Mulyono stopped short of elaborating, but appears to have been referring to a pair of incidents this year involving Kopassus members. The first occurred in June in the Central Java town of Sukoharjo, when a group of Kopassus members attacked four Air Force personnel during a brawl that erupted at a local cafe. One of the Air Force members was killed in the incident, while the others were injured.
Less than two months later, two Army soldiers – including a Kopassus member – were investigated for their role in the kidnapping of a Malaysian businessman in Jakarta. They were allegedly hired to force the man to pay off his loans to his Indonesian business partners.
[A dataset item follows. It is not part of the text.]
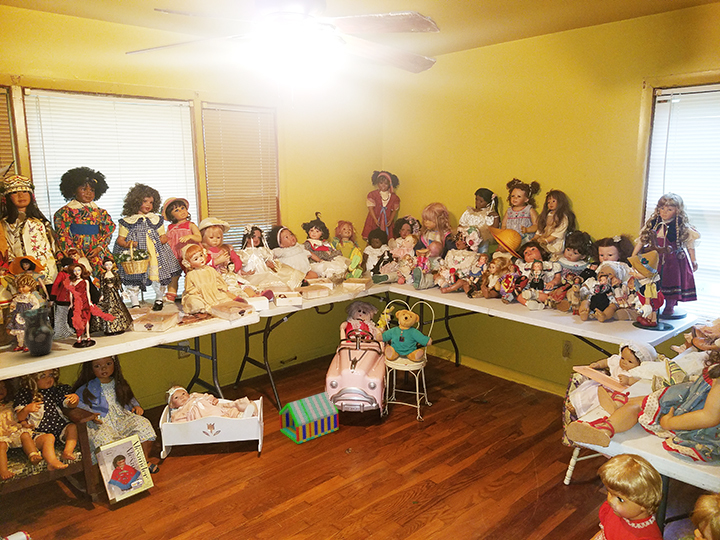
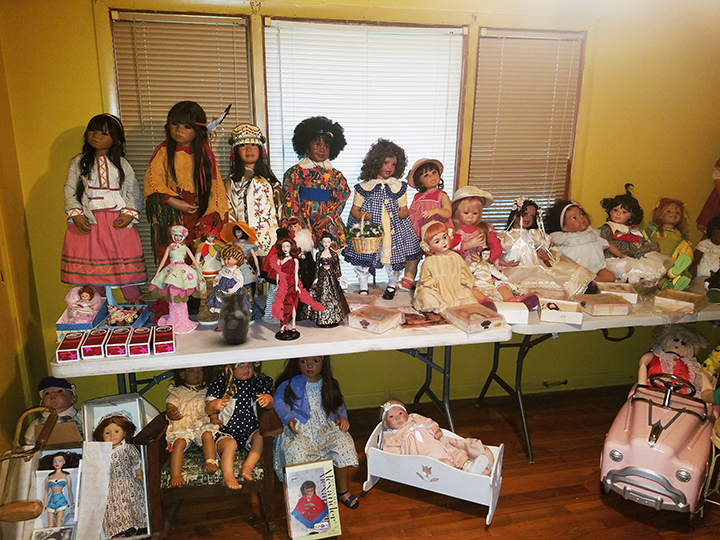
toy house: present [279,392,339,444] -> none [524,458,618,527]

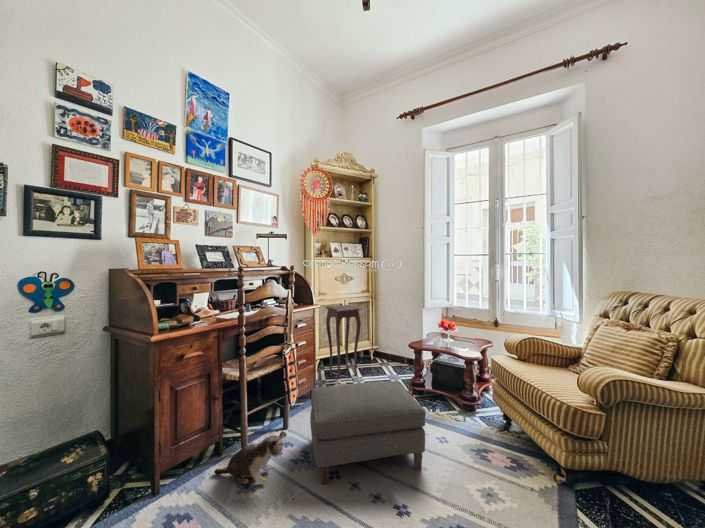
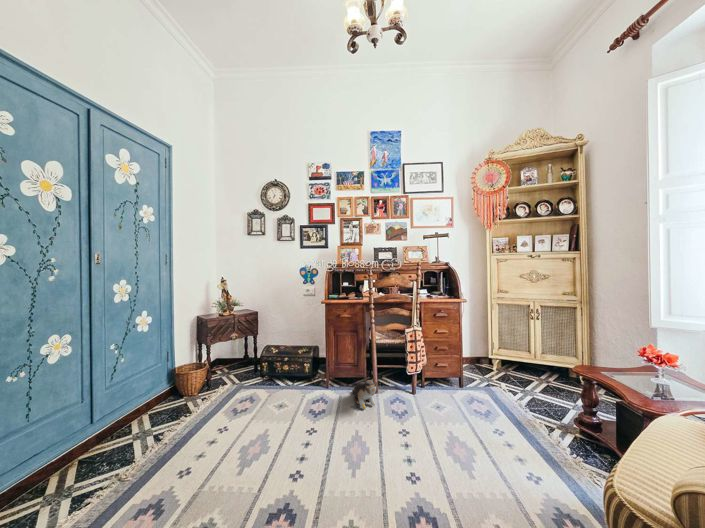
side table: present [326,305,361,379] -> none [500,304,536,387]
ottoman: present [310,381,426,484] -> none [386,365,505,478]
“Like the rice plant, the more its buds are filled with grain, the more it bows downward,” Mulyono said of the importance for the elite unit to stay humble. “As soldiers, the higher our ranks and the more professional skills we have, the more humbled we should be and the more ready to give our best service to the public.”
Kopassus has a long history of engaging in criminal conduct, including myriad human rights violations during the military’s occupation of East Timor, Papua and Aceh. The most notorious incident in recent years occurred in March 2013, when a fully armed group of the special forces soldiers stormed a police jail in Yogyakarta and gunned down four detainees being held on suspicion of killing a Kopassus member.
The military justified the summary execution as an expression of the soldiers’ loyalty, and a court martial later sentenced the perpetrators to jail for 21 months to 11 years.